With the supply of existing homes at a six-year low and the average price up 11.2 percent from a year ago, according to data released on Friday, new developments have become the next frontier in a what some fear is a housing bubble.
Canadian new home prices rose 0.7 percent in May, the largest monthly increase since 2007, Statistics Canada said on Thursday.
Builders with decades of experience say they have not seen anything like it, and are eager to build while the boom lasts.
“It’s definitely ‘Build as quickly as possible and get your pre-sales out,'” said Robert de Wit, chief executive of the Greater Vancouver Home Builders’ Association.
But with land prices rising as quickly as home prices, builders are paying a lot of money now for land that may not have a house on it to sell for two years.

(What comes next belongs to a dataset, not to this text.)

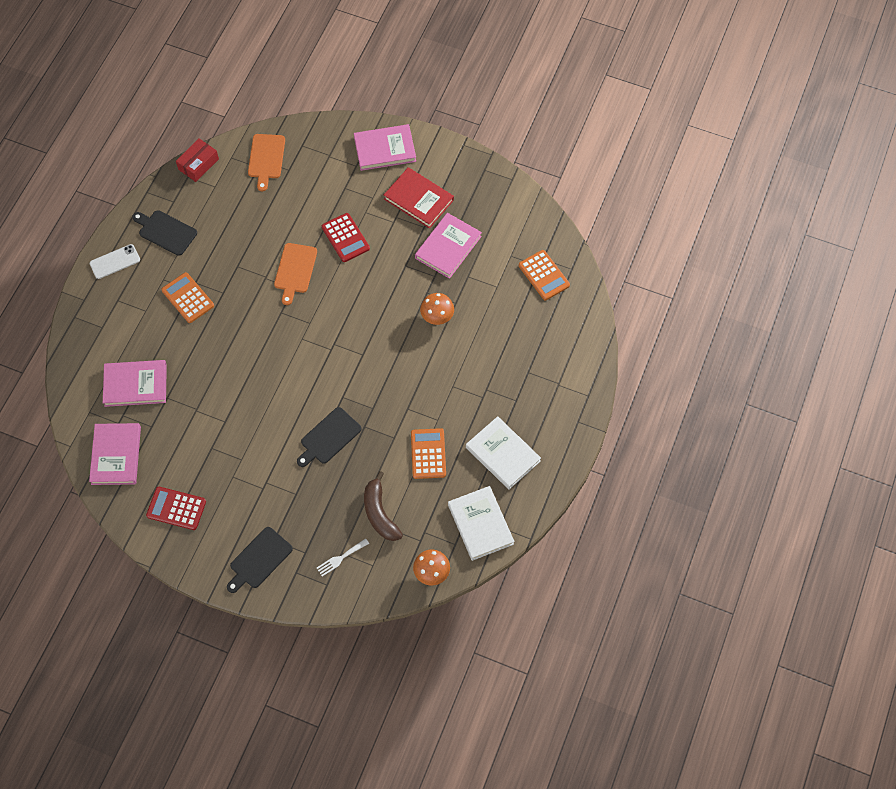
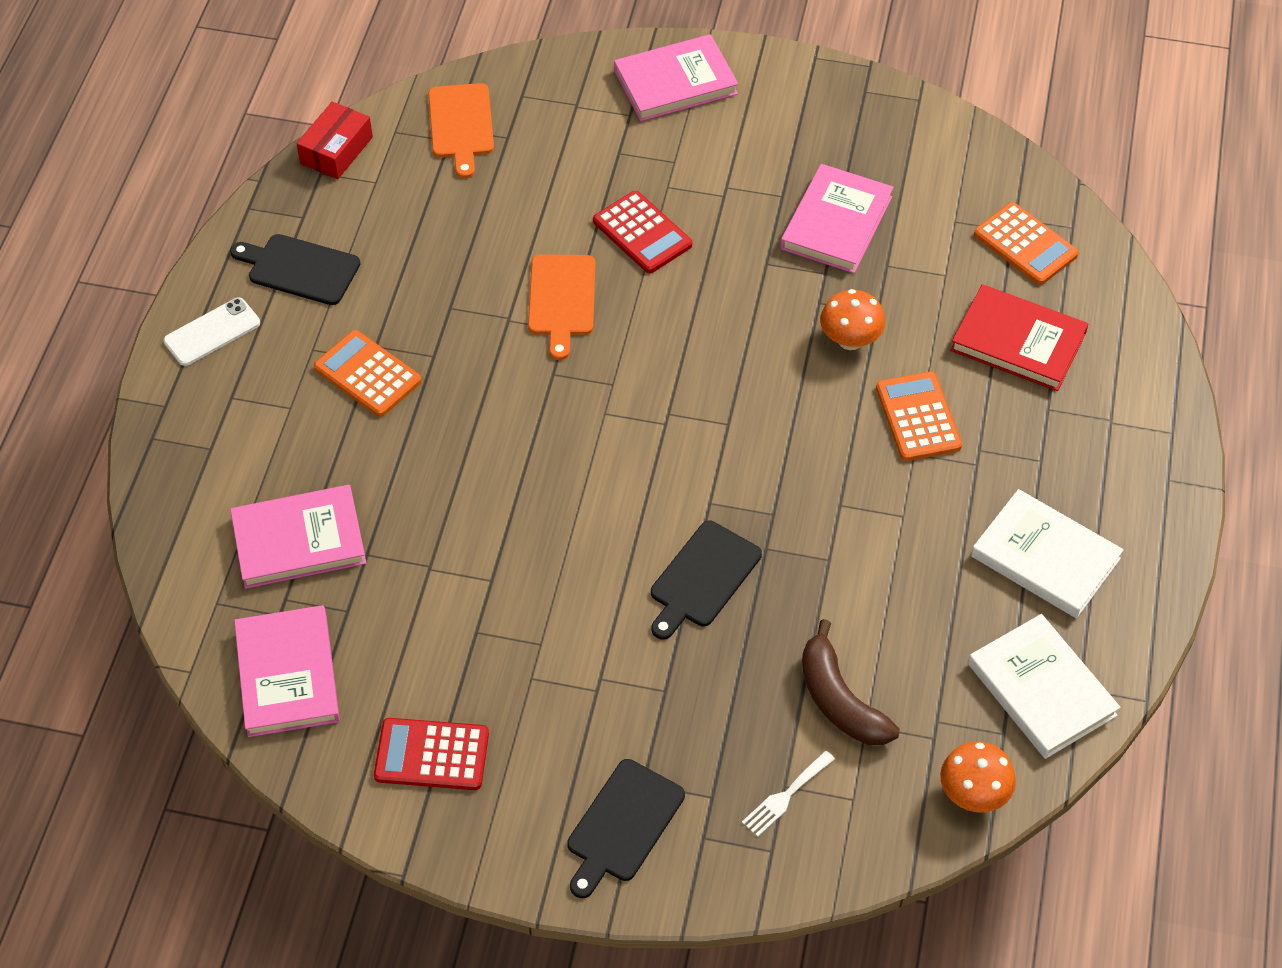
camera: 10 degrees left, 10 degrees down
red book [384,167,454,229] -> red book moved to [950,284,1088,391]
orange calculator [411,428,446,479] -> orange calculator moved to [876,371,962,461]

“They are gambling. They are taking a calculated risk. They are buying the land at prices that anticipate future prices going up,” de Wit said.
Builders say it is a challenge to find enough skilled tradespeople to do the work, while entire developments sell out within days of being advertised – months before construction even begins.
“It’s scary to try to figure out what’s going on with the marketplace,” said Heather Weeks, marketing manager at Rosehaven Homes, which builds in the outskirts of Toronto.
“People are still in a bit of panic trying to get in a house, even knowing the prices are constantly going up. I thought we would have hit a ceiling by now, but apparently we haven’t. It’s worrisome.”
Fears of a Canadian housing bubble have risen amid double-digit price increases in Toronto and Vancouver, the two largest markets, even as other markets have cooled.
Tony Mauro, co-president of Fairgate Homes, a family-run builder near Toronto, said he wishes he had a crystal ball to help him gauge when the boom will end – as he believes it will.
“I don’t see it being sustained,” said Mauro. “(I’m just) being cautious. You don’t stick your neck out, you make sure you’re not taking on too much, so that if the market turns down or sales stop, you’re not going to be out of business.”